Não é de hoje que personagens são criados e utilizados com a função de persuadir as populações a adotarem medidas  de higiene e de cuidados com a saúde ou alimentação. O personagem Popeye, criado em 1929, é outro exemplo de storytelling bem utilizado. O simpático marinheiro às turras com o galalau Brutus no intuito de proteger a namorada Olívia. O segredo de Popeye para enfrentar o grandalhão vem dentro de uma lata: espinafre. Assim que ingere o alimento, Popeye ganha músculos e adquire força capaz de derrubar o vilão. O desenho incentiva, portanto, as crianças a comerem verduras e modificarem as suas práticas alimentares.

A Turma da Mônica é outra referência quando se fala de aplicação do storytelling como ferramenta educacional e de incentivo às práticas de higiene. Para dizer a verdade, já faz tempo que os personagens da turma “mais querida do Brasil” estão engajados em campanhas que estimulam uma consciência de maior inclusão em relação à diversidade, preservação do meio ambiente, cidadania e mais recentemente sobre cuidados relacionados à pandemia da covid 19.

Para estimular as práticas de prevenção à contaminação pelo corona-vírus, até o Cascão superou o seu medo de água e lavou as mãos. 

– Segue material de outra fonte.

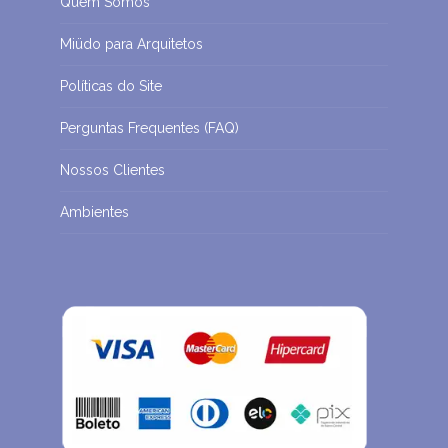
Quem Somos
Miüdo para Arquitetos
Políticas do Site
Perguntas Frequentes (FAQ)
Nossos Clientes
Ambientes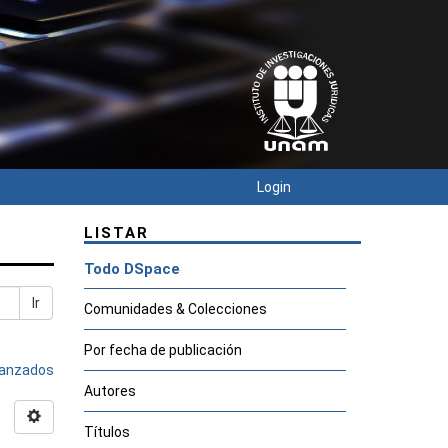
Login
LISTAR
Todo DSpace
Ir
Comunidades & Colecciones
Por fecha de publicación
avanzados
Autores
Títulos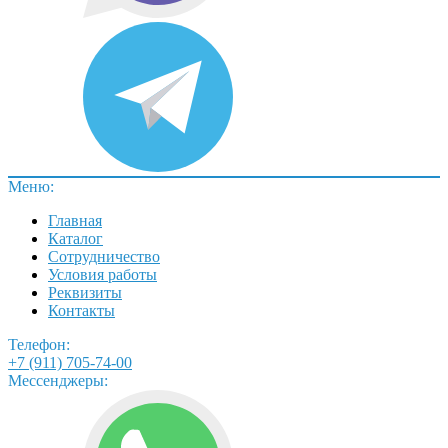
Меню:
Главная
Каталог
Сотрудничество
Условия работы
Реквизиты
Контакты
Телефон:
+7 (911) 705-74-00
Мессенджеры: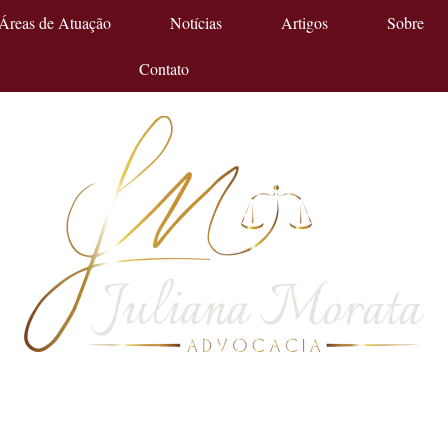
Áreas de Atuação
Notícias
Artigos
Sobre
Contato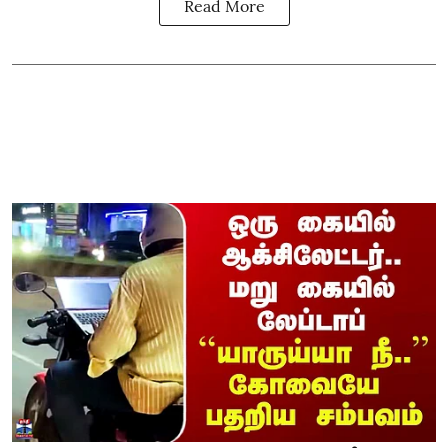
Read More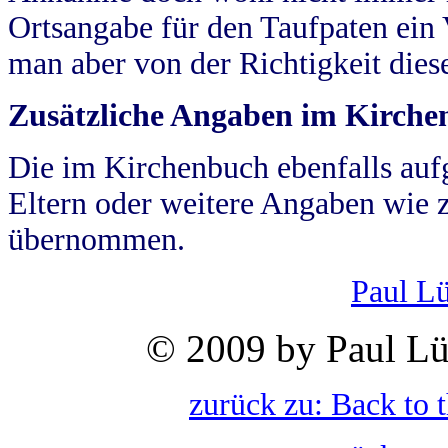
Ortsangabe für den Taufpaten ein
man aber von der Richtigkeit die
Zusätzliche Angaben im Kirch
Die im Kirchenbuch ebenfalls auf
Eltern oder weitere Angaben wie z
übernommen.
Paul L
© 2009 by Paul Lü
zurück zu: Back to 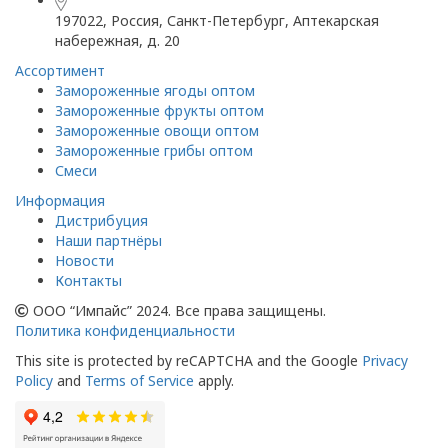
197022, Россия, Санкт-Петербург, Аптекарская
набережная, д. 20
Ассортимент
Замороженные ягоды оптом
Замороженные фрукты оптом
Замороженные овощи оптом
Замороженные грибы оптом
Смеси
Информация
Дистрибуция
Наши партнёры
Новости
Контакты
ООО “Импайс” 2024. Все права защищены.
Политика конфиденциальности
This site is protected by reCAPTCHA and the Google
Privacy
Policy
and
Terms of Service
apply.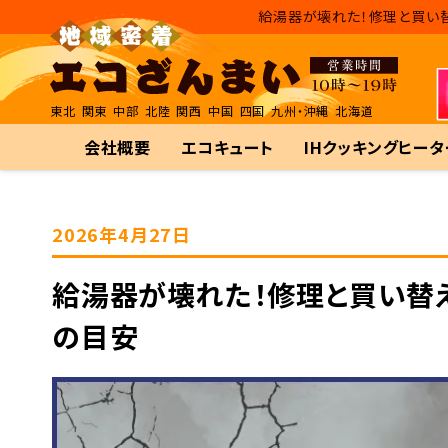
給湯器が壊れた！修理と買い替
東北
関東
中部
北陸
関西
中国
四国
九州・沖縄
北海道
会社概要
エコキュート
IHクッキングヒータ
2026年4月27日
給湯器が壊れた！修理と買い替え
の目安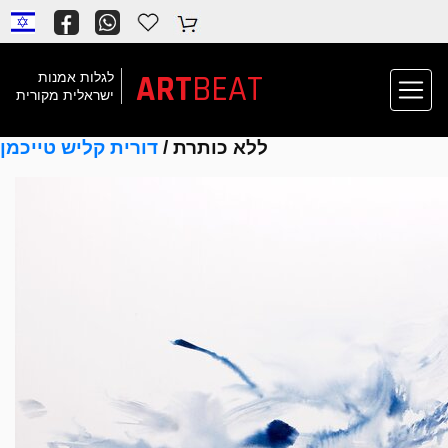
ART
BEAT
לגלות אמנות
ישראלית מקורית
ללא כותרת /
דורית קליש טייכמן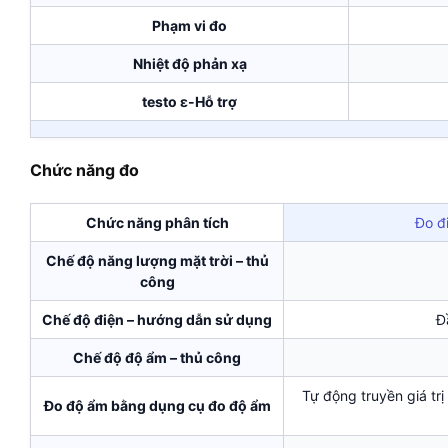
Phạm vi đo
Nhiệt độ phản xạ
testo ε-Hỗ trợ
Chức năng đo
Chức năng phân tích
Đo đ
Chế độ năng lượng mặt trời – thủ
công
Chế độ điện – hướng dẫn sử dụng
Đ
Chế độ độ ẩm – thủ công
Tự động truyền giá trị
Đo độ ẩm bằng dụng cụ đo độ ẩm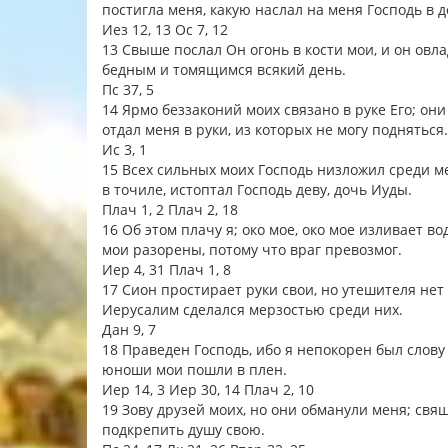
постигла меня, какую наслал на меня Господь в 
Иез 12, 13 Ос 7, 12
13 Свыше послал Он огонь в кости мои, и он овла
бедным и томящимся всякий день.
Пс 37, 5
14 Ярмо беззаконий моих связано в руке Его; он
отдал меня в руки, из которых не могу подняться
Ис 3, 1
15 Всех сильных моих Господь низложил среди м
в точиле, истоптал Господь деву, дочь Иуды.
Плач 1, 2 Плач 2, 18
16 Об этом плачу я; око мое, око мое изливает в
мои разорены, потому что враг превозмог.
Иер 4, 31 Плач 1, 8
17 Сион простирает руки свои, но утешителя нет 
Иерусалим сделался мерзостью среди них.
Дан 9, 7
18 Праведен Господь, ибо я непокорен был слову
юноши мои пошли в плен.
Иер 14, 3 Иер 30, 14 Плач 2, 10
19 Зову друзей моих, но они обманули меня; св
подкрепить душу свою.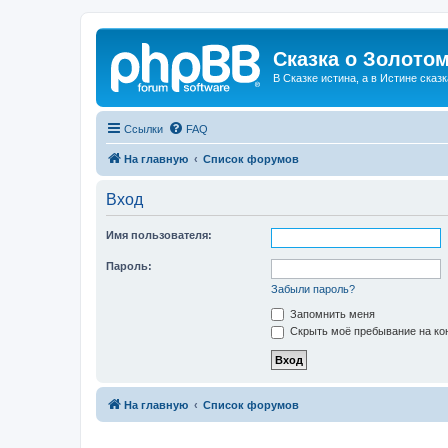
Сказка о Золотом
В Сказке истина, а в Истине сказк
Ссылки
FAQ
На главную
Список форумов
Вход
Имя пользователя:
Пароль:
Забыли пароль?
Запомнить меня
Скрыть моё пребывание на кон
На главную
Список форумов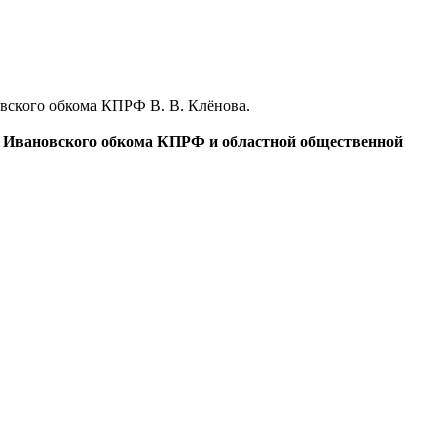
овского обкома КПРФ В. В. Клёнова.
жке Ивановского обкома КПРФ и областной общественной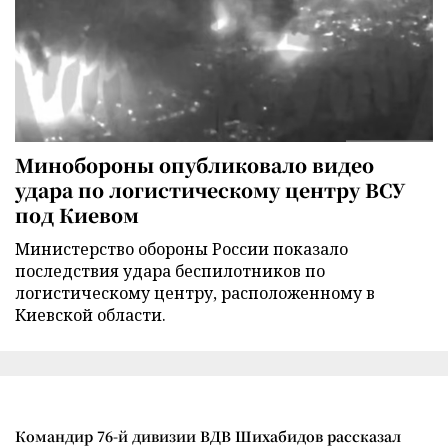
Минобороны опубликовало видео
удара по логистическому центру ВСУ
под Киевом
Министерство обороны России показало
последствия удара беспилотников по
логистическому центру, расположенному в
Киевской области.
Командир 76-й дивизии ВДВ Шихабидов рассказал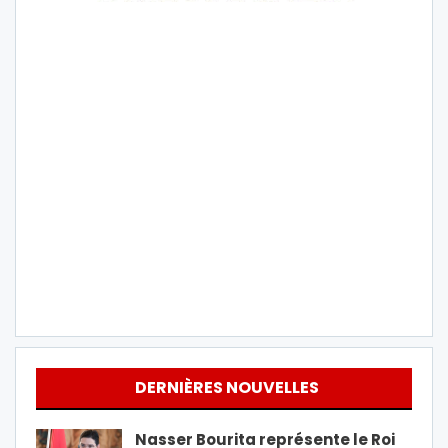
DERNIÈRES NOUVELLES
Nasser Bourita représente le Roi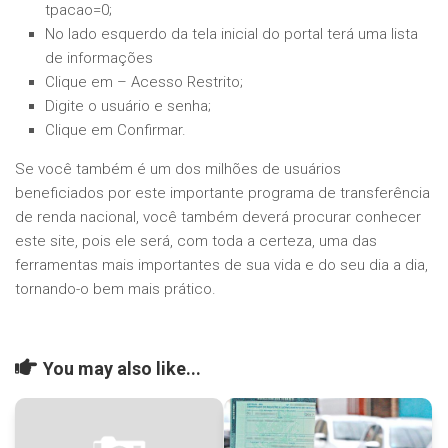
tpacao=0;
No lado esquerdo da tela inicial do portal terá uma lista
de informações
Clique em – Acesso Restrito;
Digite o usuário e senha;
Clique em Confirmar.
Se você também é um dos milhões de usuários
beneficiados por este importante programa de transferência
de renda nacional, você também deverá procurar conhecer
este site, pois ele será, com toda a certeza, uma das
ferramentas mais importantes de sua vida e do seu dia a dia,
tornando-o bem mais prático.
You may also like...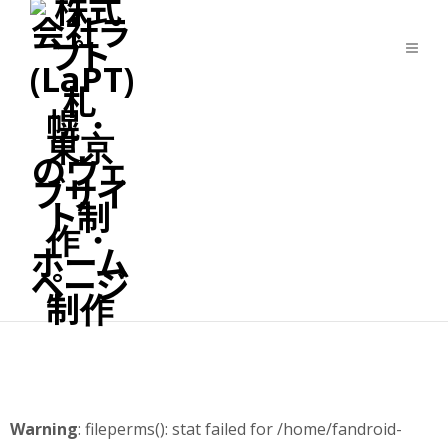
Warning
: fileperms(): stat failed for /home/fandroid-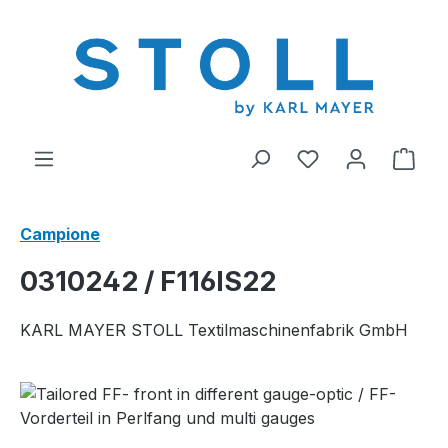
nuto principale
Hai 0 articoli nel
Il c
Campione
0310242 / F116IS22
KARL MAYER STOLL Textilmaschinenfabrik GmbH
Salta la galleria di immagini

E foi exatamente o mesmo método utilizado pela campanha criada pelo Grupo Exclam na década de 80 encomendada pelo Ministério da Saúde brasileiro. Nascia então o Zé Gotinha, uma mascote que foi criada com o intuito de tornar as campanhas de vacinação mais atraentes para as crianças. O Zé Gotinha é um exemplo de sucesso de aplicação do storytelling, porque se tornou um personagem agradável para o universo infantil. O Brasil é um dos países de referência quando se fala em vacinação. Um dos motivos desse sucesso é atribuído à invenção desse personagem que já quase 40 anos, o Zé Gotinha.

É de estranhar, porém, que aceitação pela vacinação tenha sofrido baixas nos últimos anos, principalmente em virtude de campanhas associadas a fake news e teorias de conspiração. A vacinação, afinal, é a medida preventiva mais consagrada e comprovada contra a disseminação de doenças já faz séculos e em todo o mundo. Não há justificativa científica para qualquer atitude contrária às vacinas.

Encontramos nesse campo, como existe em todos os outros, um embate de narrativas. De um lado, temos as informações, explicações, fundamentações científicas e a construção ou utilização de personagens empenhados em difundir as boas práticas de higiene e cuidados com a saúde. Do outro, em um canto meio escuro repleto de antivacinistas e de militantes da extrema-direita, encontramos obscurantismo, superstições, desinformação, fanatismo religioso, fake news e, certamente, ignorância a perder de vista.

É digno de nota que, no século XXI, depois de tudo que a humanidade já passou, com todo acesso à informação que temos, que ainda existam tantos terraplanismos em várias áreas. Isso só se explica se juntarmos as reflexões de dois gênios. Afinal, Umberto Eco afirmou que “As redes sociais deu voz à legião de imbecis” e Nelson Rodrigues completou “Os idiotas vão tomar conta do mundo; não pela capacidade, mas pela quantidade. Eles são muitos.”